The Big Necessity: The Unmentionable World of Human Waste and Why It Matters by Rose George

In a world increasingly concerned with both sanitation and impending shortages of fresh water the developed world can no longer afford to turn its nose up at alternate solutions to the removal of shit. Poop is a problem. In the developed world we freak out when a single shipment of ground beef or organic spinach is contaminated with e. coli. Most of the world doesn’t experience a day without waste contaminating what they ingest.  When experts talk about water related problems and access to clean drinking water what they are really talking about are shit problems and the fact that most people are literally shitting where they eat.

The author traveled the world and examines how different societies interact with excrement. She describes the incredibly high tech world of Japanese toilets as well as the countryside of India where most people don’t even have a pit latrine.  The range of methods of disposal is mind boggling. What is clear is how important the toilet and modern sewers are to the development of the first world. It is also clear how desperately the third world needs to develop sustainable means of sequestering human effluvia.

Pretoilet systems of waste disposal leveraged the uses of human-ure and created a complete cycle that ensured that waste wasn’t wasted. In China, human-ure is still used in vast quantities as fertilizer. Biosolids – the term for the treated waste from a sewage plants – are used to fertilize crops in the US. Neither the Chinese nor the US products are necessarily processed to the level that would render them safe to be used around people. There are plants that make biosolids safe enough to let your kids roll around in it but those plants are few and far between.

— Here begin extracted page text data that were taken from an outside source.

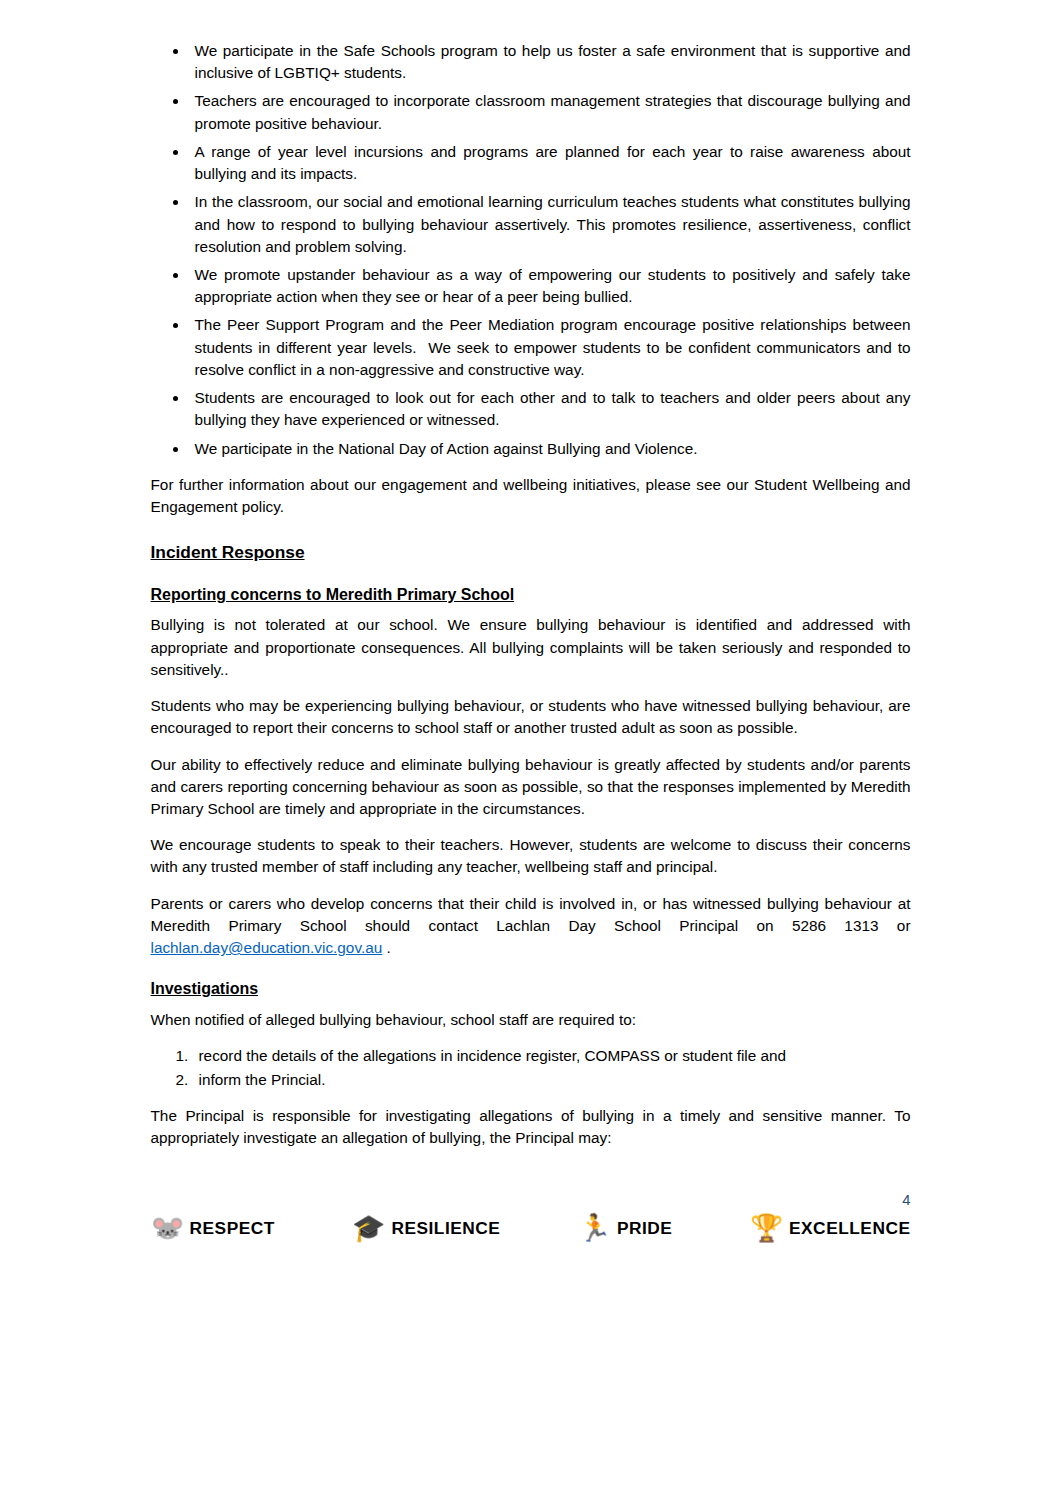We participate in the Safe Schools program to help us foster a safe environment that is supportive and inclusive of LGBTIQ+ students.
Teachers are encouraged to incorporate classroom management strategies that discourage bullying and promote positive behaviour.
A range of year level incursions and programs are planned for each year to raise awareness about bullying and its impacts.
In the classroom, our social and emotional learning curriculum teaches students what constitutes bullying and how to respond to bullying behaviour assertively. This promotes resilience, assertiveness, conflict resolution and problem solving.
We promote upstander behaviour as a way of empowering our students to positively and safely take appropriate action when they see or hear of a peer being bullied.
The Peer Support Program and the Peer Mediation program encourage positive relationships between students in different year levels. We seek to empower students to be confident communicators and to resolve conflict in a non-aggressive and constructive way.
Students are encouraged to look out for each other and to talk to teachers and older peers about any bullying they have experienced or witnessed.
We participate in the National Day of Action against Bullying and Violence.
For further information about our engagement and wellbeing initiatives, please see our Student Wellbeing and Engagement policy.
Incident Response
Reporting concerns to Meredith Primary School
Bullying is not tolerated at our school. We ensure bullying behaviour is identified and addressed with appropriate and proportionate consequences. All bullying complaints will be taken seriously and responded to sensitively..
Students who may be experiencing bullying behaviour, or students who have witnessed bullying behaviour, are encouraged to report their concerns to school staff or another trusted adult as soon as possible.
Our ability to effectively reduce and eliminate bullying behaviour is greatly affected by students and/or parents and carers reporting concerning behaviour as soon as possible, so that the responses implemented by Meredith Primary School are timely and appropriate in the circumstances.
We encourage students to speak to their teachers. However, students are welcome to discuss their concerns with any trusted member of staff including any teacher, wellbeing staff and principal.
Parents or carers who develop concerns that their child is involved in, or has witnessed bullying behaviour at Meredith Primary School should contact Lachlan Day School Principal on 5286 1313 or lachlan.day@education.vic.gov.au .
Investigations
When notified of alleged bullying behaviour, school staff are required to:
record the details of the allegations in incidence register, COMPASS or student file and
inform the Princial.
The Principal is responsible for investigating allegations of bullying in a timely and sensitive manner. To appropriately investigate an allegation of bullying, the Principal may:
4
🐭RESPECT
🎓RESILIENCE
🏃PRIDE
🏆EXCELLENCE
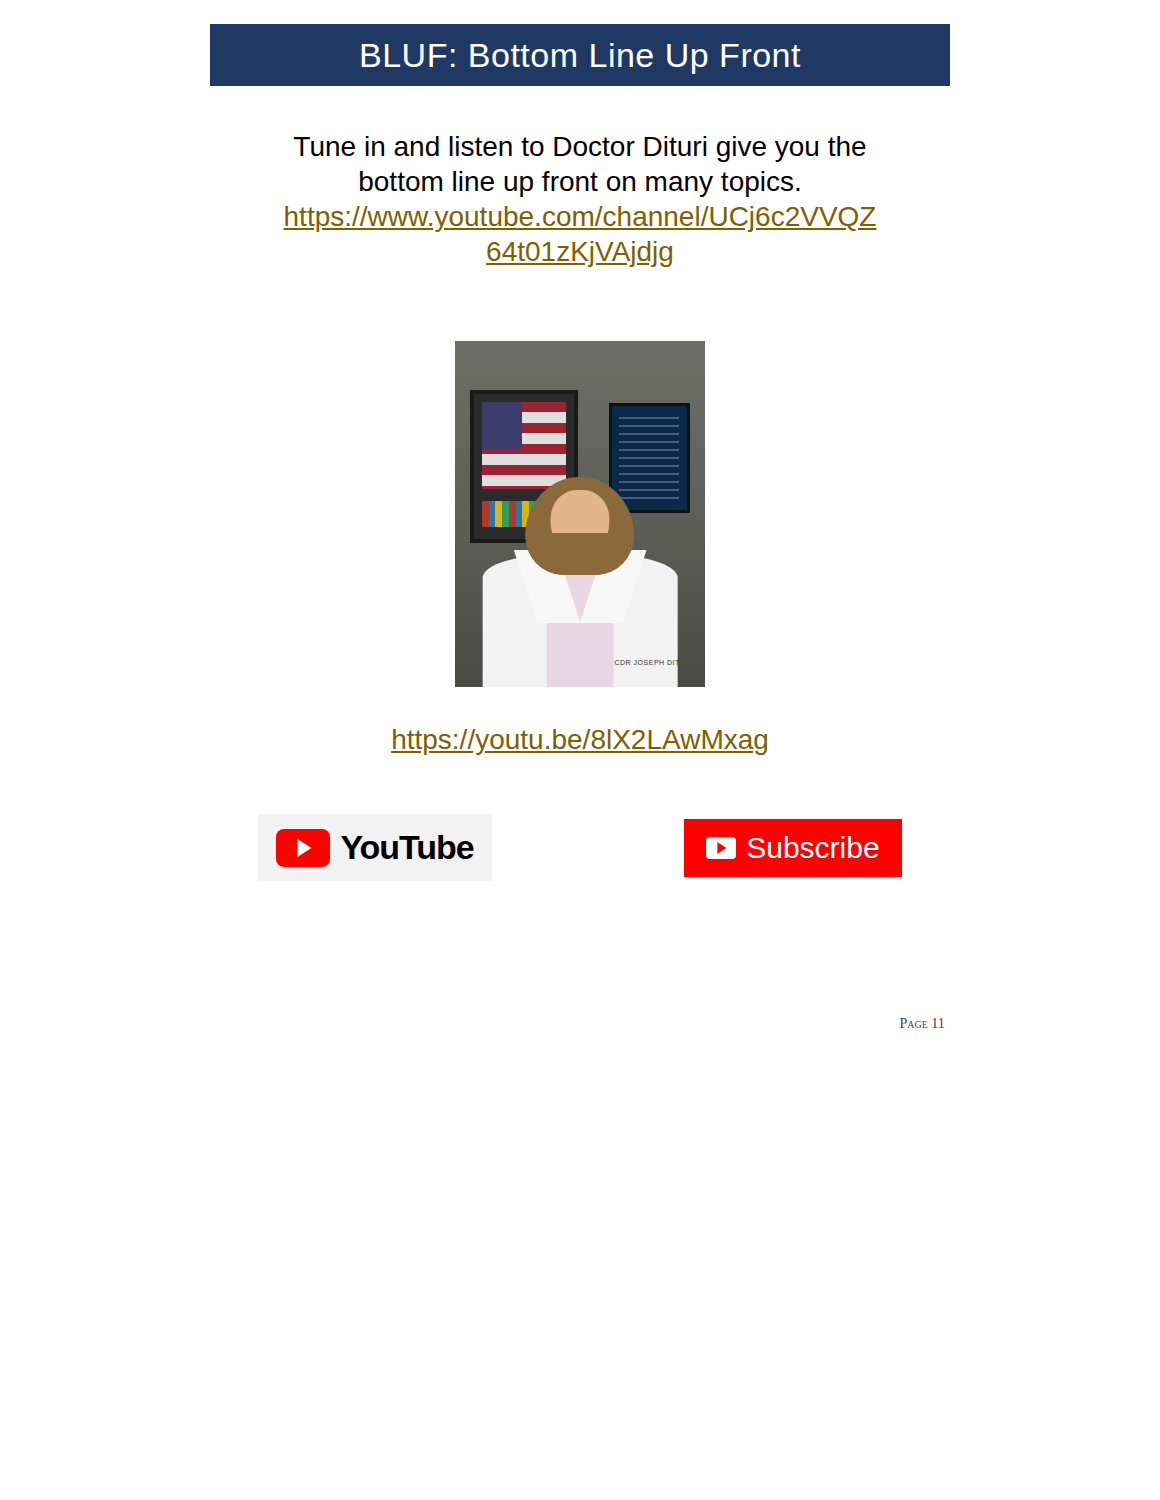BLUF: Bottom Line Up Front
Tune in and listen to Doctor Dituri give you the bottom line up front on many topics.
https://www.youtube.com/channel/UCj6c2VVQZ64t01zKjVAjdjg
CDR JOSEPH DIT
https://youtu.be/8lX2LAwMxag
YouTube
Subscribe
Page 11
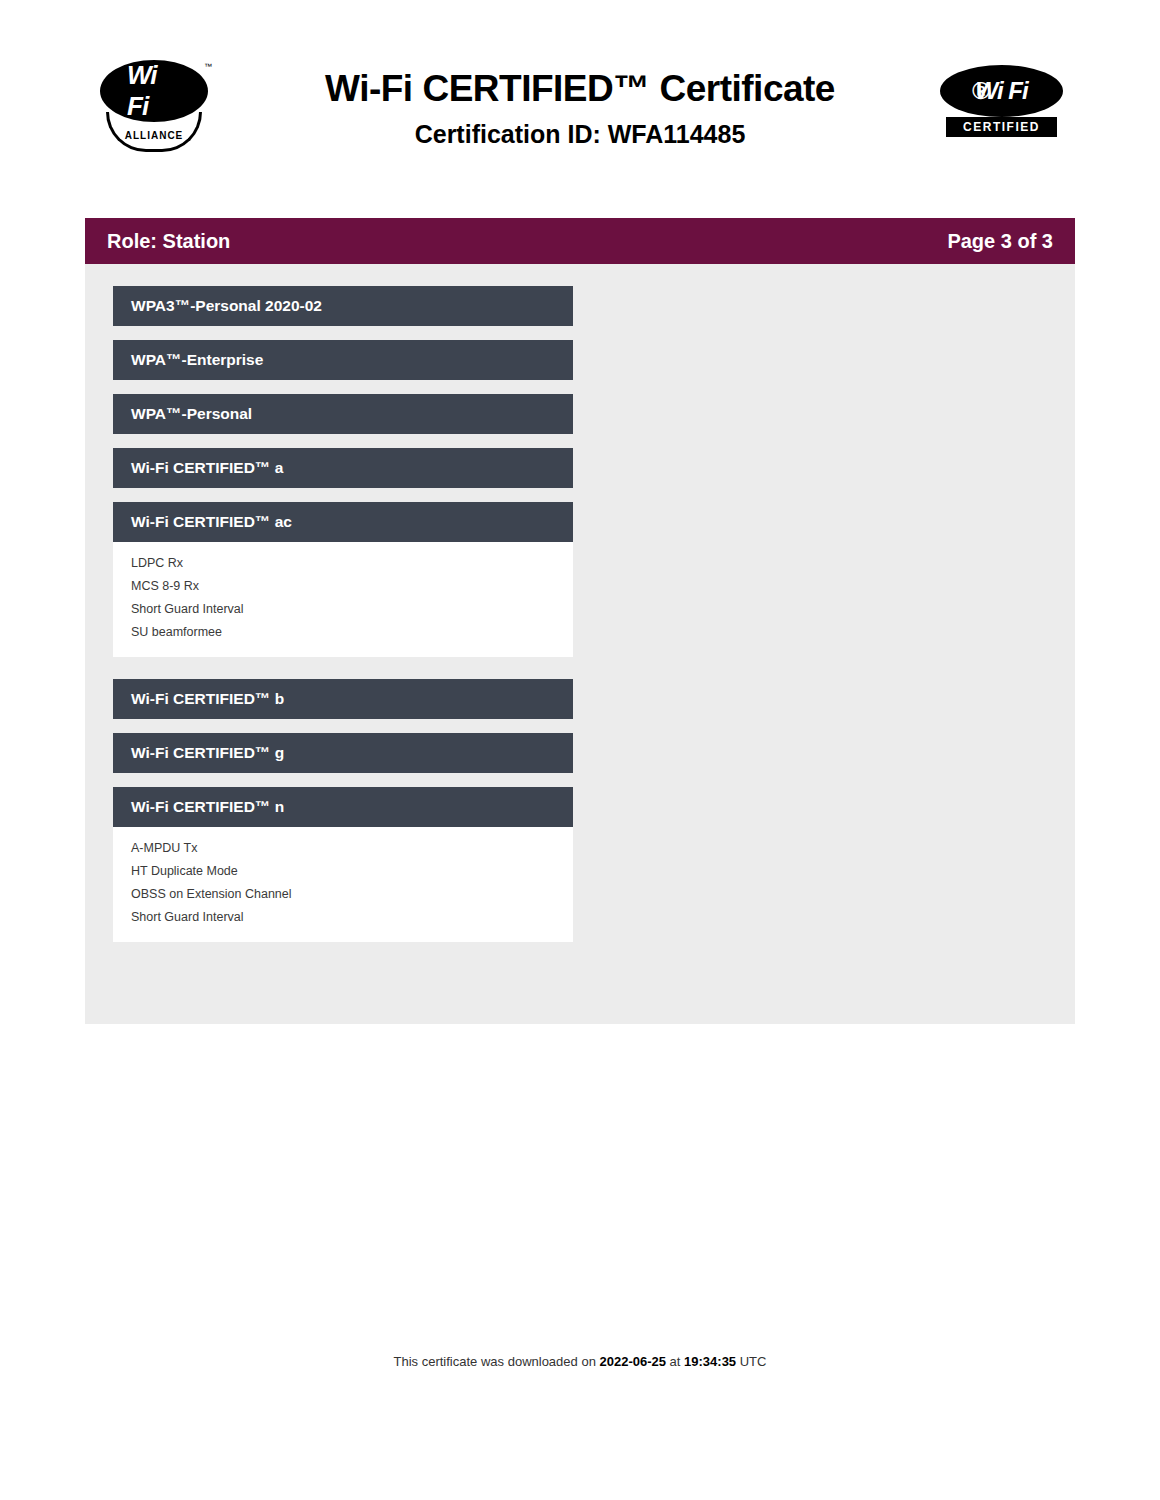Wi Fi
™
ALLIANCE
Wi-Fi CERTIFIED™ Certificate
Certification ID: WFA114485
Wi Fi®
CERTIFIED
Role: Station
Page 3 of 3
WPA3™-Personal 2020-02
WPA™-Enterprise
WPA™-Personal
Wi-Fi CERTIFIED™ a
Wi-Fi CERTIFIED™ ac
LDPC Rx
MCS 8-9 Rx
Short Guard Interval
SU beamformee
Wi-Fi CERTIFIED™ b
Wi-Fi CERTIFIED™ g
Wi-Fi CERTIFIED™ n
A-MPDU Tx
HT Duplicate Mode
OBSS on Extension Channel
Short Guard Interval
This certificate was downloaded on 2022-06-25 at 19:34:35 UTC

The flush toilet is one of the greatest inventions of all time but is still problematic because of its inefficiency. Because of our skittishness about human waste we refuse to see the potential in our poop. We need to get it out of sight as quickly and painlessly as possible. Even if that means using enough water to keep a person alive for a week every time we flush.  In countries like India it is simply not feasible to waste that much potable water. Sanitation efforts in developing nations are focused on latrines that use either no water or a bare minimum.

In especially impoverished rural areas, biogas digesters are popular. They combine human and livestock excrement and create usable biosolids as well as bio-gas. This gas can be used for heating, cooking and lighting. This reduces cooking time for food and the amount of time spent finding fuel for cook fires. It also reduces smoke inhalation damage and opens opportunities to pursue income generating activities for rural women. It is women’s liberation borne of a mixture of human and pig shit.

Activist efforts in the Indian countryside are focusing on educating villagers about the danger of just copping a squat. They are successful in effecting cultural change, creating towns where it is no longer acceptable to not use a latrine. Their pace is slow however, as they are converting perhaps 100-500 people at a time in a country of over 1,000,000,000. The focus in India is on creating profit generating enterprises that  provide sanitation at a feasible cost for the poor. This is a delicate balancing act as sometimes it takes a village to afford a latrine.

The day is coming when we are all going to be affected by the problems surrounding poop. This book was an education. I will never again take the cleanliness of my drinking water or my bottom for granted.